Panel: Tecavüzün savaş silahı olarak kullanılması
ZORA ve SKB Paris örgütlenmeleri “Tecavüzün Savaş Silahı Olarak Kullanılması” başlıklı paneli gerçekleştirdi.
Atılım Paris
Panel, ZORA Paris örgütünün tecavüzün savaş silahı olarak kullanılmasıyla ilgili sunumu ile başladı. Sunumda ZORA Paris adına konuşan genç kadın, “Dünya çapında pek çok sömürgeci, emperyalist savaşın hüküm sürdüğü, dünyanın üçüncü bir emperyalist savaşa hazırlandığı ve emperyalist Avrupa ülkelerinin savaş hazırlıklarını ile militarizmi güçlendirdiği bir dönemde, kadınların ve LGBTI+ bireylerin savaştan en çok etkilenen gruplar olduğunu kendimize hatırlatmalıyız.” dedi.

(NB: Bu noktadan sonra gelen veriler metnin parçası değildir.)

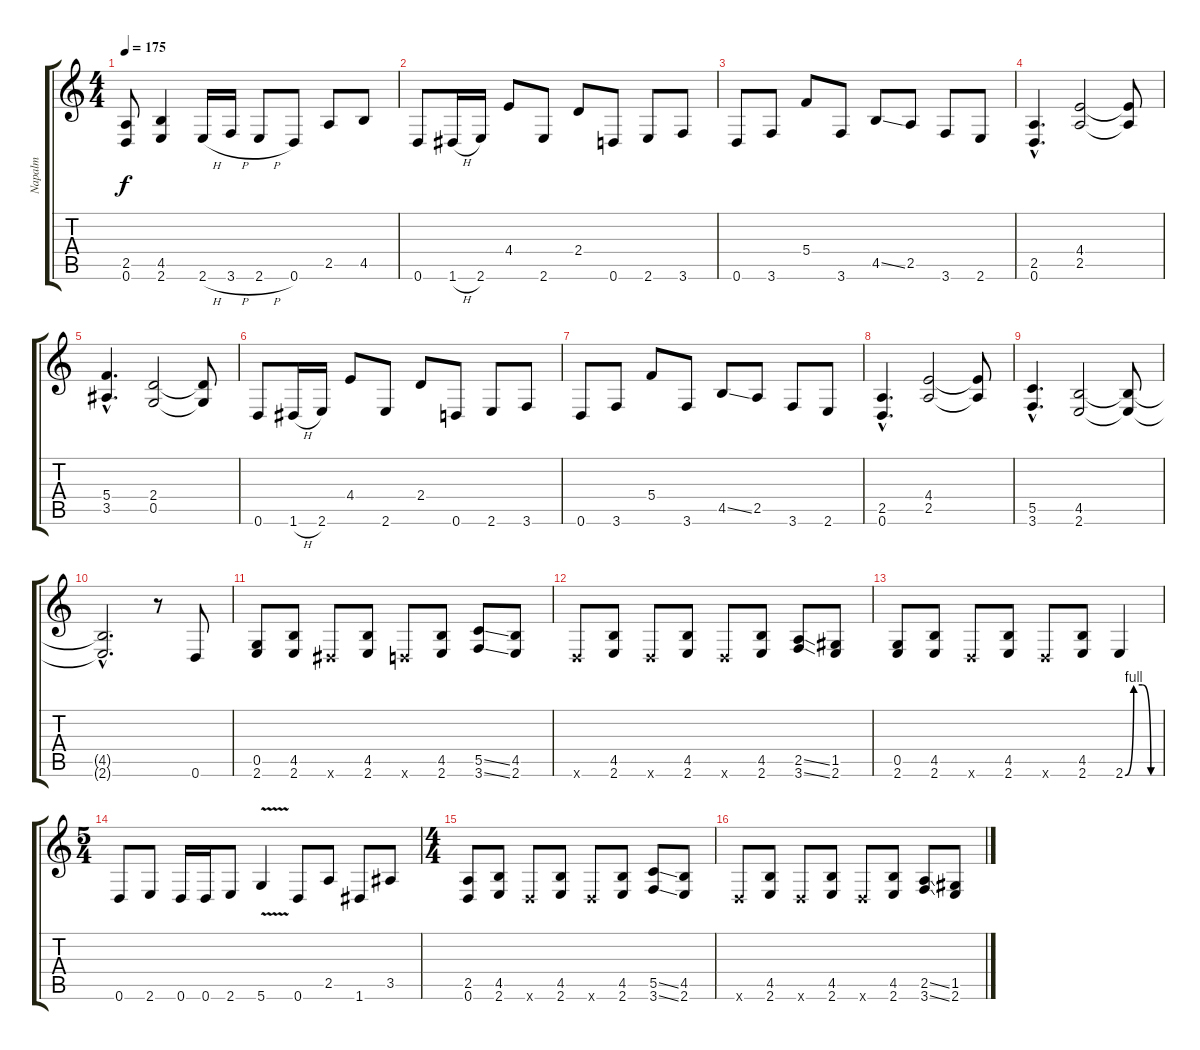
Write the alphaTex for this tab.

\track ("Napalm" "Napalm") {instrument distortionguitar}
\staff {score tabs}
\tuning (D4 A3 F3 C3 G2 D2) {hide}
\ts (4 4)
\tempo 175
\clef g2
\ks c
(2.5 0.6).8{dy f} (4.5 2.6).4 2.6{h}.16 3.6{h}.16 2.6{h}.8 0.6.8 2.5.8 4.5.8 |
0.6.8 1.6{h}.16 2.6.16 4.4.8 2.6.8 2.4.8 0.6.8 2.6.8 3.6.8 |
0.6.8 3.6.8 5.4.8 3.6.8 4.5{ss}.8 2.5.8 3.6.8 2.6.8 |
(2.5{hac} 0.6{hac}).4{d} (4.4 2.5).2 (4.4{t} 2.5{t}).8 |
(5.4{hac} 3.5{hac}).4{d} (2.4 0.5).2 (2.4{t} 0.5{t}).8 |
0.6.8 1.6{h}.16 2.6.16 4.4.8 2.6.8 2.4.8 0.6.8 2.6.8 3.6.8 |
0.6.8 3.6.8 5.4.8 3.6.8 4.5{ss}.8 2.5.8 3.6.8 2.6.8 |
(2.5{hac} 0.6{hac}).4{d} (4.4 2.5).2 (4.4{t} 2.5{t}).8 |
(5.5{hac} 3.6{hac}).4{d} (4.5 2.6).2 (4.5{t} 2.6{t}).8 |
(4.5{hac t} 2.6{hac t}).2{d} r.8 0.6.8 |
(0.5 2.6).8 (4.5 2.6).8 1.6{x}.8 (4.5 2.6).8 0.6{x}.8 (4.5 2.6).8 (5.5{ss} 3.6{ss}).8 (4.5 2.6).8 |
0.6{x}.8 (4.5 2.6).8 0.6{x}.8 (4.5 2.6).8 0.6{x}.8 (4.5 2.6).8 (2.5{ss} 3.6{ss}).8 (1.5 2.6).8 |
(0.5 2.6).8 (4.5 2.6).8 0.6{x}.8 (4.5 2.6).8 0.6{x}.8 (4.5 2.6).8 2.6{be (custom 0 0 15 4 30 4 45 0 60 0)}.4 |
\ts (5 4)
0.6.8 2.6.8 0.6.16 0.6.16 2.6.8 5.6{v}.4 0.6.8 2.5.8 1.6.8 3.5.8 |
\ts (4 4)
(2.5 0.6).8 (4.5 2.6).8 0.6{x}.8 (4.5 2.6).8 0.6{x}.8 (4.5 2.6).8 (5.5{ss} 3.6{ss}).8 (4.5 2.6).8 |
0.6{x}.8 (4.5 2.6).8 0.6{x}.8 (4.5 2.6).8 0.6{x}.8 (4.5 2.6).8 (2.5{ss} 3.6{ss}).8 (1.5 2.6).8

“Emperyalist ve sömürgeci savaşlarda en çok acı çekenler kadınlar, LGBTİ+ bireyler, işçi sınıfı ve yoksullardır. Ancak bu grup içinde özellikle kadınlar daha fazla mağdurdur. Kadınlar, özellikle işçi sınıfından olanlar, savaşın yol açtığı ekonomik yıkım ve cinsel şiddetin korkunç sonuçlarıyla karşı karşıyadır.” sözleri ile devam etti.
Panelin önemli noktalarından biri hapishanelerdeki devrimci kadınlara karşı mücadeleden uzaklaştırma aracı olarak tecavüzün, şiddetin kullanılması oldu. SKB Paris sözcüsü, “gözaltında veya hapishanelerde kadınlara yönelik tecavüz işkencesi kadın bedeni üzerinden uygulanan bir cinsel politikadır. Kadını aşağılayarak iradesizleştirmek hedeflenirken diğer yandan başkaca kadınlara da mesaj verilmektedir. Garipe Gezer tam da bu nedenlerle tecavüz işkencesine maruz kalarak katledildi.” sözleri ile hapishanelerdeki mücadeleye ve kadınların gördüğü şiddete dikkat çekti.
Kürt halkına karşı yapılan saldırılarda da tecavüzün bir silah olarak kullanıldığını belirten sözcü, “politik mücadele içerisinde yer alarak öncüleşen kadınlara uygulanan cinsel şiddet esasen Kürt kadınlarının iradesini teslim almayı hedeflemiştir. Bu yolla faşist Türk sömürgeciliğine karşı mücadele istekleri kırılmaya çalışılmıştır. Asker ve kurucuların tecavüzüne uğrayan Kürt kadınlarının teşhiri ile ortaya çıkan bu saldırılar azımsanmayacak kadar çoktur” dedi.
SKB sözcüsü bu saldırı yönetiminin sadece politik kadınlara doğru bir saldırı olmadığını ve herhangi bir sivil kadının da başına gelebileceğine dikkat çekti. Gündelik yaşam içerisinde olan kadınların durumunu anlatan Sözcü, Rojin Kabaiş cinayetine örnek verdi.
Panel’de konuşan Rosa temsilcisi, İran ve Afganistandaki duruma değindi. 1979 İran devriminden sonra nasıl tecavüzün sistematik olarak kadınlara dönük bir silah olarak kullanıldığını ve bu durumun Jina Amini’nin katledildilmesinden sonra tecavüz vakalarının arttığını, fail erkeklerin sistematik olarak korunduğunun altını çizdi.
Enternasyonal kadın birlikleri ve toplantılarının önemine değinen Sözcü, “savaş şiddetinin olduğu her yerdedayanışma ağları örgütlemeyiz.” Diyerek konuşmasını sonlardı.
Panel, sorulara verilen yanıtların ardından bitirildi.